I could try and summarize the plot but I might as well try to untangle my own colon at the same time. Let’s just say it involves such varied elements as a lost dog, a transmuted palm tree, an office where it’s perpetually raining inside and a brief foray into man/dog telepathic communication.
While Rubber seemed like more of a concept than it was a film, Wrong definitely feels like a more fully-realized movie, less intent on pushing what it was selling and just sitting back and expecting the audience to let it take them on a ride. Most likely a ride like that scary tunnel from Willy Wonka.
11/25 The Day Mishima Chose his Own Fate
Yukio Mishima has fascinated me for some time now, in a morbid train-wreck kind of a way. A staunch, right-wing nationalist, Mishima attempted to incite a military coup and took his own life in a Japanese self-defence force office in 1970.
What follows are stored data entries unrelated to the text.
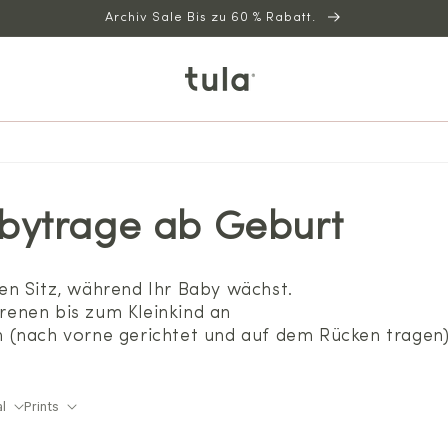
Archiv Sale Bis zu 60 % Rabatt.
bytrage ab Geburt
en Sitz, während Ihr Baby wächst.
enen bis zum Kleinkind an
 (nach vorne gerichtet und auf dem Rücken tragen
al
Prints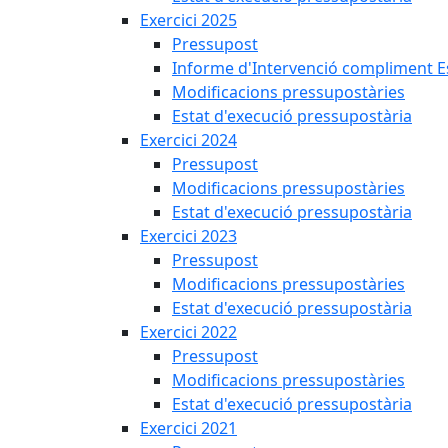
Exercici 2025
Pressupost
Informe d'Intervenció compliment Est
Modificacions pressupostàries
Estat d'execució pressupostària
Exercici 2024
Pressupost
Modificacions pressupostàries
Estat d'execució pressupostària
Exercici 2023
Pressupost
Modificacions pressupostàries
Estat d'execució pressupostària
Exercici 2022
Pressupost
Modificacions pressupostàries
Estat d'execució pressupostària
Exercici 2021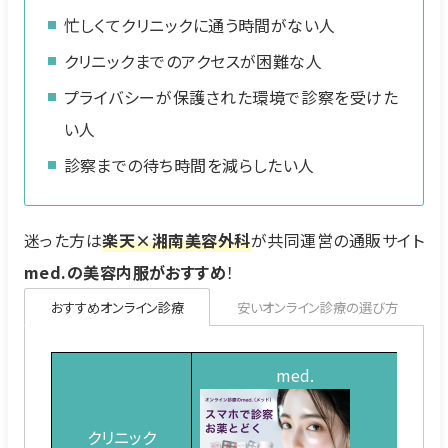
忙しくてクリニックに通う時間がない人
クリニックまでのアクセスが困難な人
プライバシーが保護された環境で診察を受けた
い人
診察までの待ち時間を減らしたい人
迷った方は
楽天×湘南美容外科
が共同運営の通販サイト
med.の美容内服がおすすめ
！
おすすめオンライン診療
安いオンライン診療の選び方
med.
DM
クリニック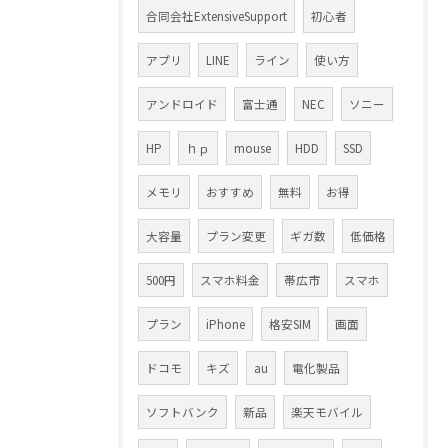
合同会社ExtensiveSupport
初心者
アプリ
LINE
ライン
使い方
アンドロイド
富士通
NEC
ソニー
HP
ｈｐ
mouse
HDD
SSD
メモリ
おすすめ
無料
お得
大容量
プラン変更
ギガ数
低価格
500円
スマホ料金
帯広市
スマホ
プラン
iPhone
格安SIM
画面
ドコモ
キズ
au
電化製品
ソフトバンク
新品
楽天モバイル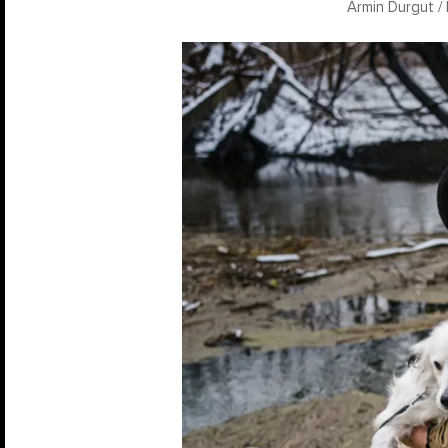
Armin Durgut / 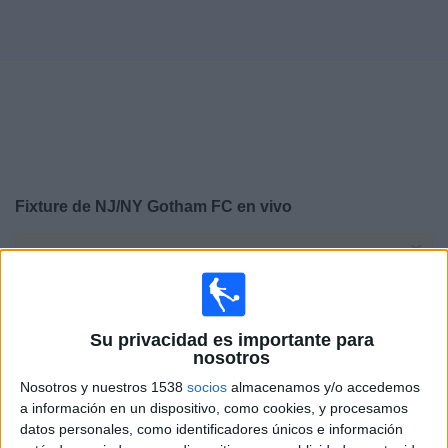
Noticias
Widget
Fixture de
NJ/NY Gotham FC
en vivo
×
NJ/NY Gotham FC:
En este momento no hay ningún
partido televisado. Puedes consultar el historial de
partidos en TV emitidos anteriormente.
Su privacidad es importante para
nosotros
Sábado, 18/7/2026
Nosotros y nuestros 1538
socios
almacenamos y/o accedemos
11:00
NWSL
a información en un dispositivo, como cookies, y procesamos
datos personales, como identificadores únicos e información
NJ/NY Gotham FC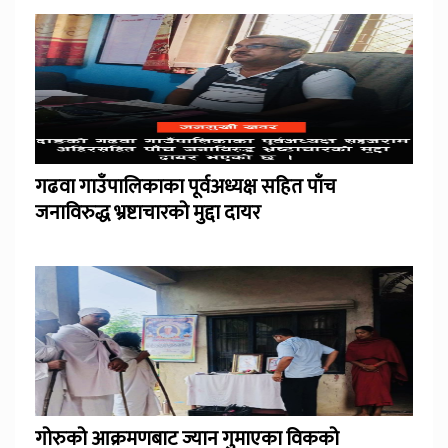
गढवा गाउँपालिकाका पूर्वअध्यक्ष सहित पाँच
जनाविरुद्ध भ्रष्टाचारको मुद्दा दायर
गोरुको आक्रमणबाट ज्यान गुमाएका विकको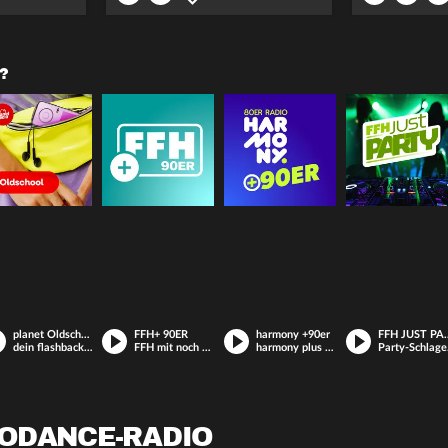
?
planet Oldschool
FFH+ 90ER
harmony +90er
FFH JUS
dein flashback in die coolen sounds der 90er und 2000er
FFH mit noch mehr Hits aus den 90ern
harmony plus 90er
Party-Schl
RODANCE-RADIO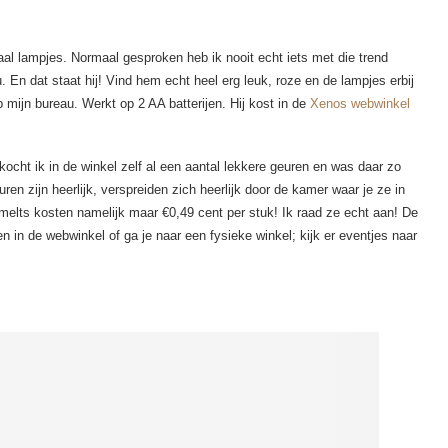
aal lampjes. Normaal gesproken heb ik nooit echt iets met die trend
. En dat staat hij! Vind hem echt heel erg leuk, roze en de lampjes erbij
 mijn bureau. Werkt op 2 AA batterijen. Hij kost in de
Xenos webwinkel
cht ik in de winkel zelf al een aantal lekkere geuren en was daar zo
ren zijn heerlijk, verspreiden zich heerlijk door de kamer waar je ze in
elts kosten namelijk maar €0,49 cent per stuk! Ik raad ze echt aan! De
len in de webwinkel of ga je naar een fysieke winkel; kijk er eventjes naar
Of course, if this new film attempting to tell his story is any indication, he was one of he more boring right-wing nutjobs. Despite the interesting subject matter, this film is bogged down by terrible production design, failing horrendously to overcome it’s obviously meagre budget. Which is a nice way of saying it looks cheaper than a Verdun hooker.
The lighting, camera work, editing, score, and overall production are all lifeless and hollow, with sparse sets and costumes and a camera man who seems like he took a weekend course and decided to wing the rest. The script lingers too long on small details, giving us little insight into the motivations or minds of any of the characters.
The acting, at least, is decent enough, but that isn’t enough to save the film from nearly putting me to sleep.
It all feels like something put together by people less interested in making a film than they are propagandizing. And that would be fine if it were at least compellingly made propaganda that did a decent job on selling me on this whole business.
As it is I have no plans to commit ritual hari-kiri for my country any time soon. When I die, explosives will be involved, and in all likelihood a committed Christopher Nolan fan.